In this year’s forum, the second on the topic of sexual and gender minorities, we touched on issues happening in schools while exploring what we all can do within our respective spheres of influence. Discussions were held, in Session 1 on the intersection of LGBT issues and education as viewed from the SDGs, and in Session 2 on what it means to create safe spaces for LGBT individuals in schools and communities.
The forum began with an explanation of LGBT and SOGI, a more recent term, from Bourbonne (drag queen and essayist), who served as moderator. SOGI stands for sexual orientation and gender identity. According to Bourbonne, since it encourages us to engage in self-reflection, this term is easy to understand and has the advantage of helping everyone to connect personally to these issues.

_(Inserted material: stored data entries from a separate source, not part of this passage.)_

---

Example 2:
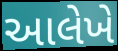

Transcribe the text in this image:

આલેખે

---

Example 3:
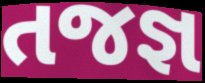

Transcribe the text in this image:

તજજ્ઞ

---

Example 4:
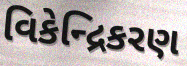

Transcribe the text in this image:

વિકેન્દ્રિકરણ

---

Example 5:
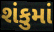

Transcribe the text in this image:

શંકુમાં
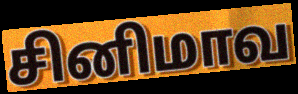
சினிமாவ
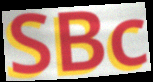
SBc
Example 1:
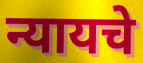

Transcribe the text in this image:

न्यायचे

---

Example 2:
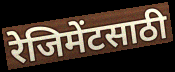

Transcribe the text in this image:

रेजिमेंटसाठी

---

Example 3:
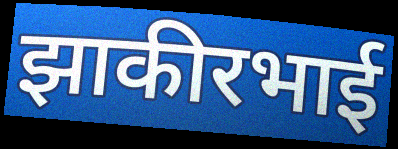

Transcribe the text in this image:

झाकीरभाई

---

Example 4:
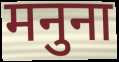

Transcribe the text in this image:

मनुना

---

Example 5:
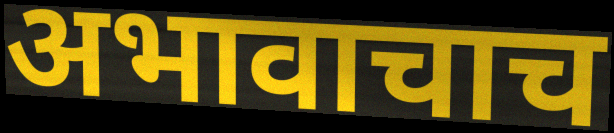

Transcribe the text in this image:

अभावाचाच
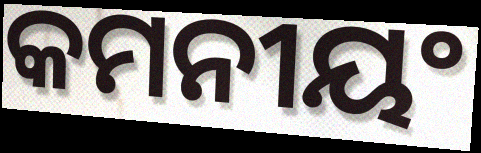
କମନୀୟଂ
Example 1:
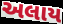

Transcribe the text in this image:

અલાય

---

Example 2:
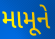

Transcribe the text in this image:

મામૂને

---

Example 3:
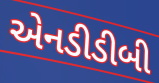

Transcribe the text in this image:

એનડીડીબી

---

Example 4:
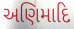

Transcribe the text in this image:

અણિમાદિ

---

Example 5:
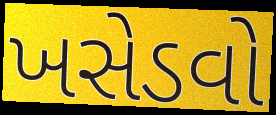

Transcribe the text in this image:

ખસેડવો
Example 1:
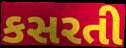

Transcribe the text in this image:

કસરતી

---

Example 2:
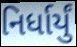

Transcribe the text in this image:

નિર્ધાર્યું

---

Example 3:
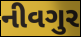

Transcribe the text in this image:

નીવગુર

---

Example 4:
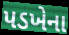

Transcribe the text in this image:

પડખેના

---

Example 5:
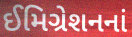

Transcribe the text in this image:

ઈમિગ્રેશનનાં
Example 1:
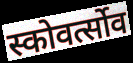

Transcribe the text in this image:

स्कोवर्त्सोव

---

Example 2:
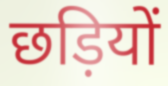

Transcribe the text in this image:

छड़ियों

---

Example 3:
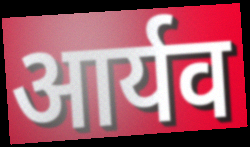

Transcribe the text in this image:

आर्यव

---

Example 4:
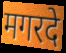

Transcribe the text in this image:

मगरदे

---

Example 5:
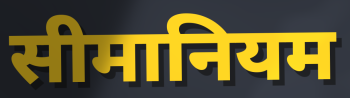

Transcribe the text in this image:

सीमानियम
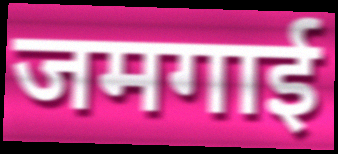
जमगाई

Mikiko Nagai (Office Manager, OUIK) began the sessions by describing the circumstances that led to the creation of Goal 5, gender equality, of the SDGs, and the fact that LGBT and SOGI issues are not articulated in the Goal. She also emphasized that sexual and gender minority issues are mentioned frequently in Goal 10, reduced inequalities, and that, because of the SDGs, there is a definite consensus not to leave sexual and gender minorities behind. Next, Yuji Niimura (member, Kanazawa City Board of Education) explained that the junior high school curriculum for moral education in fiscal 2019 states four dimensions of sex/gender — physiological sex, gender identity, sexual attraction, and gender expression — and that he intends to teach the students that the important thing is that everyone can be their authentic selves. Hiroshi Hase (member of the House of Representatives) stated that a multipartisan group has created a coalition of cabinet members who care about SOGI issues and plan to craft new legislation.

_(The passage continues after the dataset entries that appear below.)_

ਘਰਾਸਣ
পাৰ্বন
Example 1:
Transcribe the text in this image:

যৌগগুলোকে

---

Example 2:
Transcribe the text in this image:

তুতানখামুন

Several compelling messages based on life experience were delivered by other speakers on the slowly growing LGBT movement: “I’m convinced that if we find even just a few allies in schools, the number will steadily grow from there. And it’s important that we keep them in connection and send them the right information.” (Shinji Hoshino, Representative, NPO SHIP), “It’s been hard, but one thing I’ve learned deep down is that there really are people in the world who will help me. I’ve gotten to a place where I think, if I could be reborn, I would still live this life again.” (Midori Saito, high school teacher in Ishikawa), “I want to help somehow to reduce the number of LGBT individuals who leave the Hokuriku area for Tokyo or Osaka because they don’t feel like they fit in. I also want this to become a place where they feel good to return.” (Gon Matsunaka, President, NPO good aging yells). Between Sessions 1 and 2, the multi-award winning LGBT-themed movie Kalanchoe no Hana was screened.
The high turnout for the event, with speakers and listeners together numbering 104, reconfirmed the strong interest in this topic.